YS | Temos o mau hábito de discutir essas questões de forma muito tecnocrática. Podemos ficar restritos ao nível econômico e discutir sobre dívida, déficit, números, estatísticas que sobem e descem, mas essa não era a forma como a economia era discutida no passado. Em um quadro mais tradicional de economia política — e não me refiro necessariamente a uma abordagem radical, estou pensando em nomes como Adam Smith —, você encontra o engajamento com uma dimensão “moral”, e moralidade nessa perspectiva já tem um sentido amplo. A mesma preocupação está presente na economia política de Karl Marx, quando essa perspectiva adquire um novo giro, abarcando o fetichismo da mercadoria e sublinhando a importância do desejo intersubjetivo na constituição de uma mercadoria. Max Weber, desde um outro ponto de vista, também sabia que havia uma importante ligação entre o comportamento econômico e uma dimensão “espiritual”. Ele levou em consideração o significado que os sujeitos atribuem ao comportamento econômico, um valor moral particular que os sujeitos ligam a ele — daí seu trabalho sobre a ascese e o “espírito do capitalismo”. Poderíamos também mencionar Werner Sombart e muitos outros. Esse é o tipo de reflexão que nos falta hoje. Eu acho que precisamos voltar para esses estudos repletos de nuances e imensamente sofisticados para entendermos fenômenos econômicos em geral, e as crises em particular. É isso que uma abordagem psicossocial tenta fazer. Nesse contexto, uma perspectiva psicossocial é importante para lidar com questões que emergem com a crise econômica, em uma multiplicidade de níveis interconectados, e com a forma como os sujeitos respondem a elas.

No caso grego e no sul da Europa como um todo, me parece que a adoção de uma perspectiva psicossocial e a reativação de alguns desses conceitos introduzidos por Weber, por Marx e por outros teóricos — e claro também pela psicanálise —, nos permite chegar a explicações mais compreensivas sobre o que está em jogo.

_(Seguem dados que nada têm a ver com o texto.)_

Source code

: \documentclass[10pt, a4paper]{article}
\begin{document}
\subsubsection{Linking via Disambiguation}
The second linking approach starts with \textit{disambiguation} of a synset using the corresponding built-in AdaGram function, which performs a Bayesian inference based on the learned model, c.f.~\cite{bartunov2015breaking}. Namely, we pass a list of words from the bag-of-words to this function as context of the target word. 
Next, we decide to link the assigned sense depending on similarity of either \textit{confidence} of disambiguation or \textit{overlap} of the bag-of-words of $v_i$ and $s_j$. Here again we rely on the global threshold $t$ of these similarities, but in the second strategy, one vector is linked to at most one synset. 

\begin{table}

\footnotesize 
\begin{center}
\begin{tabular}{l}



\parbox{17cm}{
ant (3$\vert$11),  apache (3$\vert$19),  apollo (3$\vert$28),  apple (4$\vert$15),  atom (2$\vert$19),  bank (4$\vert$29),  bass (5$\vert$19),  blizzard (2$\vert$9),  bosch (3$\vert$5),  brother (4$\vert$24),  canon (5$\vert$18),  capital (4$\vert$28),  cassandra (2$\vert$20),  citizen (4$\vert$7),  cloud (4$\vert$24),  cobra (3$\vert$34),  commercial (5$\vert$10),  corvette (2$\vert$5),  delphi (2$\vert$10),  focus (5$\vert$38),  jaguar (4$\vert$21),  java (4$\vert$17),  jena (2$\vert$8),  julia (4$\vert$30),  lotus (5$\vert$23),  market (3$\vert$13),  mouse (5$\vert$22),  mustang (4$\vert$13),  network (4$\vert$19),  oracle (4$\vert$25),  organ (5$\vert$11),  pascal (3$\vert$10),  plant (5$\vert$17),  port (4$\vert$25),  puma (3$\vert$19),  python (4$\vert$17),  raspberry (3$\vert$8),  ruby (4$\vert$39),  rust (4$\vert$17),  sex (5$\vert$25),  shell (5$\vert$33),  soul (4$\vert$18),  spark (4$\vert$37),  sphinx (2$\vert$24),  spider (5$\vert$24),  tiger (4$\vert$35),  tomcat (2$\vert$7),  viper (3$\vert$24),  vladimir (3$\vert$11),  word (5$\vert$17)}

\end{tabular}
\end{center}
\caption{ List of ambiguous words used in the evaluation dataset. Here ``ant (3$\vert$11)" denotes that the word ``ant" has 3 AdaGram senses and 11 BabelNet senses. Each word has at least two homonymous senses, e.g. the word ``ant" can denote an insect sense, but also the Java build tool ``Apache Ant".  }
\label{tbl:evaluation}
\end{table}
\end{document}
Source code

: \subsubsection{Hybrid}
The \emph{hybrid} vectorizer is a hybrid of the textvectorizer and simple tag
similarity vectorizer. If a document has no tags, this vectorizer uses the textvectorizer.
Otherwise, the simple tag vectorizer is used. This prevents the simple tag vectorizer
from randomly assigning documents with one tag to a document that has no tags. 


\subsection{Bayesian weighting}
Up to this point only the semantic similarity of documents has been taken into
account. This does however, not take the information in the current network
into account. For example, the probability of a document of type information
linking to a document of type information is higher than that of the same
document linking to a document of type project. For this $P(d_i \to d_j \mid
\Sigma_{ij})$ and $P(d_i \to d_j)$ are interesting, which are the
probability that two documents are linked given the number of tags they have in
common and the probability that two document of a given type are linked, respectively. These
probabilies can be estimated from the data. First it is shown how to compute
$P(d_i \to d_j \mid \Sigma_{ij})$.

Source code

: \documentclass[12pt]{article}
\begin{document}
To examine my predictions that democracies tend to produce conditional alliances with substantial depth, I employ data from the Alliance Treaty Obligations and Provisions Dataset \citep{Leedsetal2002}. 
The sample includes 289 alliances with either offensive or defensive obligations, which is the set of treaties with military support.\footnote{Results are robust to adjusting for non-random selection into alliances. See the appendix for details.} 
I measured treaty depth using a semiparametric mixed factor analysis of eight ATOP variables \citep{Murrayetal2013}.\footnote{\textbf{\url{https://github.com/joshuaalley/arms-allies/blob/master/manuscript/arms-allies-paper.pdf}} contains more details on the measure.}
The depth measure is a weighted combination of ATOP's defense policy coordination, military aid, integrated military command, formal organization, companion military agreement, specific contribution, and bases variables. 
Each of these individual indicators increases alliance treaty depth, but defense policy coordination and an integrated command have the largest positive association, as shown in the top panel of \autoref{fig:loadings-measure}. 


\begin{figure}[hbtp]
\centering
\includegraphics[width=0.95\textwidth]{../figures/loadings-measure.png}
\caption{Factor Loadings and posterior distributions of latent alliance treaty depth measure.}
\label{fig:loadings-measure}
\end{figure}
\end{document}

Podemos verdadeiramente entender o papel da dívida se nos restringirmos ao entendimento econômico, apenas comparando dívida privada e dívida pública, apenas considerando a situação de um ponto de vista contábil, com suas subidas e descidas ao longo do tempo? É impossível. Temos que ver como a dívida — e o crédito, que é o outro lado da mesma moeda — foi capaz de colonizar nosso mundo-da-vida, sobredeterminando nosso desejo, nossas férias, a forma como criamos nossos filhos, como planejamos nosso futuro. Na verdade, imediatamente antes da crise, créditos e empréstimos eram a forma como algo próximo de um igualitarismo — um falso igualitarismo — era promovido.

A lógica era a seguinte: sem problema, você recebe salários menores, você trabalha em condições piores, há mais incerteza, mas você pode manter seus hábitos de consumo, tomando um empréstimo. Na verdade, você não apenas pode, como deve! Afinal, manter seus hábitos de consumo, no capitalismo tardio, foi galgado a um dever moral socialmente comandado, e a uma fonte de vergonha e culpa, em caso de fracasso. E claro, assim que a bolha estourou, todos foram responsáveis pelo pagamento da dívida por conta própria, e uma libra de carne [a pound of flesh] é requerida, para invocar Shakespeare.

 

TB | Isso é interessante e me faz pensar no Brasil. Hoje, o país está sofrendo com a maior crise econômica e política de sua história recente, com um governo de legitimidade contestável,  impondo medidas de ajuste que não foram validadas em eleições. Mas, num momento anterior, nos primeiros dez anos desse século, havíamos visto o oposto: prosperidade e inclusão social, majoritariamente através do consumo. Você parece pensar que esses dois momentos — o momento de austeridade e o momento de gozo consumista — são na realidade compatíveis. Poderia esclarecer esse ponto?

YS | Isso tem a ver com a forma como um sistema particular se estabiliza. Sistemas tentam se estabilizar de diversas maneiras. Até certo ponto, um sistema pode tentar se estabilizar por meio de medidas coercitivas. Mas isso é muito raro e, na prática, insustentável. Na prática, as pessoas precisam ser persuadidas e oferecer seu consentimento, ou pelo menos seu conformismo habitual. Desse ponto de vista, um sistema pode se sustentar na base de um ethos de proibição, de sacrifício, ou, mais efetivamente, na base de um ethos consumista, de gozo comandado [commanded enjoyment].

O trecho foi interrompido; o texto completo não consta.